** BEGIN RECORDS SUPPLIED **

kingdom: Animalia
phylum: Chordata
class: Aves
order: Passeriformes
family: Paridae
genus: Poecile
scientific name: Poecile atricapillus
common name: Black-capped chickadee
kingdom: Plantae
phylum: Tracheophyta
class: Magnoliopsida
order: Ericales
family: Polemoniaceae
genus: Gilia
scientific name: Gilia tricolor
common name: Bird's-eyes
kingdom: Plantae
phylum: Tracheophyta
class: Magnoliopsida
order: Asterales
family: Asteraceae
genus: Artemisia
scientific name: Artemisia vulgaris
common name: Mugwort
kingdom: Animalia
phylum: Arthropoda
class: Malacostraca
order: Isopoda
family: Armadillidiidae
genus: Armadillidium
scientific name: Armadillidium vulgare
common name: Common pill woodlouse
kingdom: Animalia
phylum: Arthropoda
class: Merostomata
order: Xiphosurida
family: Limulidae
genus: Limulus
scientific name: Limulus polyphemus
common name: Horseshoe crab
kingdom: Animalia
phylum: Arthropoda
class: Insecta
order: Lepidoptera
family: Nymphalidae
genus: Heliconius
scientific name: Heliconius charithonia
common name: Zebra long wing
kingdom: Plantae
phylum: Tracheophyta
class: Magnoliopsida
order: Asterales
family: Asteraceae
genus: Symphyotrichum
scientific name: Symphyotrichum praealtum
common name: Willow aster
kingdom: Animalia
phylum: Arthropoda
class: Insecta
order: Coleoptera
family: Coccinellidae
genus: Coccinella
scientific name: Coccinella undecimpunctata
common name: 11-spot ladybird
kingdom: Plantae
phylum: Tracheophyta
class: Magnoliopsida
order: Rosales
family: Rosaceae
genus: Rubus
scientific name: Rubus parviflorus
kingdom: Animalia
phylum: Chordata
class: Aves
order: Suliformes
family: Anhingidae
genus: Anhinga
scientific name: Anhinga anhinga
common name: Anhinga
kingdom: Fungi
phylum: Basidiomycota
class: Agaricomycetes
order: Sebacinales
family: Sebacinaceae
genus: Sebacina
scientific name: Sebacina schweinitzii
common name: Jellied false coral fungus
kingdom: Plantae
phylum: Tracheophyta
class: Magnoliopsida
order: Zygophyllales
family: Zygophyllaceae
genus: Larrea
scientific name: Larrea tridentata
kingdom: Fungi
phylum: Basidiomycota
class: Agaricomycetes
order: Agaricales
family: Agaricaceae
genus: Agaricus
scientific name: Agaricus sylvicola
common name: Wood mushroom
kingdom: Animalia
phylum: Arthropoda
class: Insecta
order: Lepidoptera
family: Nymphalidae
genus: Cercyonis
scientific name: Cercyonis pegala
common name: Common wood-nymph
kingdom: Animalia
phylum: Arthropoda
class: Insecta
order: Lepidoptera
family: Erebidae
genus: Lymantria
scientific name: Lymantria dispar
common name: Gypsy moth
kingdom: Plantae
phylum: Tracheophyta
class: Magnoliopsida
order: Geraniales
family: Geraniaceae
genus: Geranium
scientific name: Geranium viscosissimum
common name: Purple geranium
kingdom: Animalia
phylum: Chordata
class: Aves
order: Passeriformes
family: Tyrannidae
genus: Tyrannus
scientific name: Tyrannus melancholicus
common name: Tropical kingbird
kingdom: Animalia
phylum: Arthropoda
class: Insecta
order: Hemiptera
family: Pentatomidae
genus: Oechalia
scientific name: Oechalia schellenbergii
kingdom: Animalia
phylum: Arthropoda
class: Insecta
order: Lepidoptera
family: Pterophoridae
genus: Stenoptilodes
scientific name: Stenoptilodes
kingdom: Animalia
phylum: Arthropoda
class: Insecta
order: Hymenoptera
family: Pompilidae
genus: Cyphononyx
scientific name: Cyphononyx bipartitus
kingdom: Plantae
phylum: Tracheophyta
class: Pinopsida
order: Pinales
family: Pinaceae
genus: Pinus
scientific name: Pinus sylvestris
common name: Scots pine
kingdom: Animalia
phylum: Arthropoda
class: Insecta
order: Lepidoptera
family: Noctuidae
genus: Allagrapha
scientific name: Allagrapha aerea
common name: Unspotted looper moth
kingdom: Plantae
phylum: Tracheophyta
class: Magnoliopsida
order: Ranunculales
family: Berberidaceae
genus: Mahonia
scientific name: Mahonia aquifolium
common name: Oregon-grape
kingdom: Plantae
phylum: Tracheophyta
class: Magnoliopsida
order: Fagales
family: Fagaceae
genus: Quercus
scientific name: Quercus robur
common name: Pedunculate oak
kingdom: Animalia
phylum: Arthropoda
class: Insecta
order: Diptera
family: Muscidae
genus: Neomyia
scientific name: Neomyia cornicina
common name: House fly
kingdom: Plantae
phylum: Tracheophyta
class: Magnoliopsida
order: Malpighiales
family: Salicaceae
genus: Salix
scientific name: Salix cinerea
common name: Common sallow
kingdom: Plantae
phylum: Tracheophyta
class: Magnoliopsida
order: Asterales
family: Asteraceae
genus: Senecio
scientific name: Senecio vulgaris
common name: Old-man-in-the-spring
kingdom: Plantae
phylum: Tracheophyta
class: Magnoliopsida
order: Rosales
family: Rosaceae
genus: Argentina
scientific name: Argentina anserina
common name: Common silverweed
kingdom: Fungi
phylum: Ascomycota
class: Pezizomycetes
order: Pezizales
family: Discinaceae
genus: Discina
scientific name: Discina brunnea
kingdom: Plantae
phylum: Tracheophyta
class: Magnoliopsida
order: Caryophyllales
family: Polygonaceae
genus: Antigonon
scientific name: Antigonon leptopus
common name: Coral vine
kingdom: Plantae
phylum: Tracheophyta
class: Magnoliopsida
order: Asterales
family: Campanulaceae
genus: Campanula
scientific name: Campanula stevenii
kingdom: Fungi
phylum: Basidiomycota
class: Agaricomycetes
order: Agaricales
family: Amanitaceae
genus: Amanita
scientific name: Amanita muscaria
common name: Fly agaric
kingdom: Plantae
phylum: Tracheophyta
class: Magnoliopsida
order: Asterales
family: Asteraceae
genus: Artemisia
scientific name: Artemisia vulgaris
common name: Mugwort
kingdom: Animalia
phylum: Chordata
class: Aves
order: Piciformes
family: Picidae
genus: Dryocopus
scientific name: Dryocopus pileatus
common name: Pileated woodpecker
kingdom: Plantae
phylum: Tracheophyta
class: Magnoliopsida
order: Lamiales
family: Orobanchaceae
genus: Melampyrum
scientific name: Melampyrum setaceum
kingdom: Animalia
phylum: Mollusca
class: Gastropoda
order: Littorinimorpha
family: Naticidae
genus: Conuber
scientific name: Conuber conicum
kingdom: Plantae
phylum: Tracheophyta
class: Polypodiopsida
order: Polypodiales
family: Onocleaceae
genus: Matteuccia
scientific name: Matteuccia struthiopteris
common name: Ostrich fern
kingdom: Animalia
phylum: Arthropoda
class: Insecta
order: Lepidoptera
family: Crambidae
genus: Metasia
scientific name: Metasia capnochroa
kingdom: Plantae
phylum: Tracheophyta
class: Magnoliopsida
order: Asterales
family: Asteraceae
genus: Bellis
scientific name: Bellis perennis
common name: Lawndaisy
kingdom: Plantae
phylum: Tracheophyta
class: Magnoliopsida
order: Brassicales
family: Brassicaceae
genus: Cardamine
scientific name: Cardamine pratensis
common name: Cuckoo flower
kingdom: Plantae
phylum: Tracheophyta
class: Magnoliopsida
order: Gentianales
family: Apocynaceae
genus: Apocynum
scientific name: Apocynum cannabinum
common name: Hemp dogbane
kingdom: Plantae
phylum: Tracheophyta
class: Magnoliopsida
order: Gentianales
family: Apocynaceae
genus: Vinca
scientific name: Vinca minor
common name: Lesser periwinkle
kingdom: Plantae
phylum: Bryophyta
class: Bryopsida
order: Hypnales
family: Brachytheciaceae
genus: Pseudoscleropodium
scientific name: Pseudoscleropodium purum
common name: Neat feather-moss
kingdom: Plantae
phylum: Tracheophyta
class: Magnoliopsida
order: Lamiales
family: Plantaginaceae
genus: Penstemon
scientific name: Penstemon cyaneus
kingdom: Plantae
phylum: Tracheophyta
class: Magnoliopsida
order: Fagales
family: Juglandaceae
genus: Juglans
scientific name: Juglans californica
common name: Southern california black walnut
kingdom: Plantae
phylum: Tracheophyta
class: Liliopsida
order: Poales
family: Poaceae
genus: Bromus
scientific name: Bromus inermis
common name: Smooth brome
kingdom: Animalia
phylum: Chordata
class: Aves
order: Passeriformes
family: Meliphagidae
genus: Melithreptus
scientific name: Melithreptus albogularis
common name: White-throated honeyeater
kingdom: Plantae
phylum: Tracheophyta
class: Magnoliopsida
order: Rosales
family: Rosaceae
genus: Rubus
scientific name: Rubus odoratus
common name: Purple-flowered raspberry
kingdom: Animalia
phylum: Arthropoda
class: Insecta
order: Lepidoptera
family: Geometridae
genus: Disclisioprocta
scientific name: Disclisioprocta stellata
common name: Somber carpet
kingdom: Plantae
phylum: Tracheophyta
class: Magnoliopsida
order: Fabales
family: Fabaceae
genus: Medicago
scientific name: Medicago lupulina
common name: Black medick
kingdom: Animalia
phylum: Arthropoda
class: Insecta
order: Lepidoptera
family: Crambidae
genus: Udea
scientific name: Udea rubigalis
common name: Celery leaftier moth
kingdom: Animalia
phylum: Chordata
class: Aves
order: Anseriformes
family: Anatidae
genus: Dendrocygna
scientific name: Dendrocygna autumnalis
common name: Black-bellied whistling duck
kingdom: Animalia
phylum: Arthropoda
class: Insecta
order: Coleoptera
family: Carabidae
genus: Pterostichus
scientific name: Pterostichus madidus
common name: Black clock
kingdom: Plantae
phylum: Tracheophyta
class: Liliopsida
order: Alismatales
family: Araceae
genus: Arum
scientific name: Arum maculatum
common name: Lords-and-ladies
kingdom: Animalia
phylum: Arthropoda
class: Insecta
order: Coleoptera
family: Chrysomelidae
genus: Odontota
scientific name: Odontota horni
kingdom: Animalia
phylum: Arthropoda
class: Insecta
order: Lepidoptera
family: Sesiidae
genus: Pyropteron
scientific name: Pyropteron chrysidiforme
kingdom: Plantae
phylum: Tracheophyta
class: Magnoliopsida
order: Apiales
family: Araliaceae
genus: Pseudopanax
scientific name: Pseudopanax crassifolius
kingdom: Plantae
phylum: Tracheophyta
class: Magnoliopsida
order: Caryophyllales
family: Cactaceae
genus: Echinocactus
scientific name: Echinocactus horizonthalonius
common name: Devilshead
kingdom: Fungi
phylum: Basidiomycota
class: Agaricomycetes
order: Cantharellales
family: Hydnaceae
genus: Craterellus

** END RECORDS SUPPLIED **

_PROBLEM DETAILS:_
Starting at the first line of the entries and ending at the line with "class: Malacostraca", render those lines as a Markdown table with columns "No." and "Text": a row number in the first and the line in the second. Skip any blank lines.

_SOLUTION TO THIS TASK:_
| No. | Text |
|---|---|
| 1 | kingdom: Animalia |
| 2 | phylum: Chordata |
| 3 | class: Aves |
| 4 | order: Passeriformes |
| 5 | family: Paridae |
| 6 | genus: Poecile |
| 7 | scientific name: Poecile atricapillus |
| 8 | common name: Black-capped chickadee |
| 9 | kingdom: Plantae |
| 10 | phylum: Tracheophyta |
| 11 | class: Magnoliopsida |
| 12 | order: Ericales |
| 13 | family: Polemoniaceae |
| 14 | genus: Gilia |
| 15 | scientific name: Gilia tricolor |
| 16 | common name: Bird's-eyes |
| 17 | kingdom: Plantae |
| 18 | phylum: Tracheophyta |
| 19 | class: Magnoliopsida |
| 20 | order: Asterales |
| 21 | family: Asteraceae |
| 22 | genus: Artemisia |
| 23 | scientific name: Artemisia vulgaris |
| 24 | common name: Mugwort |
| 25 | kingdom: Animalia |
| 26 | phylum: Arthropoda |
| 27 | class: Malacostraca |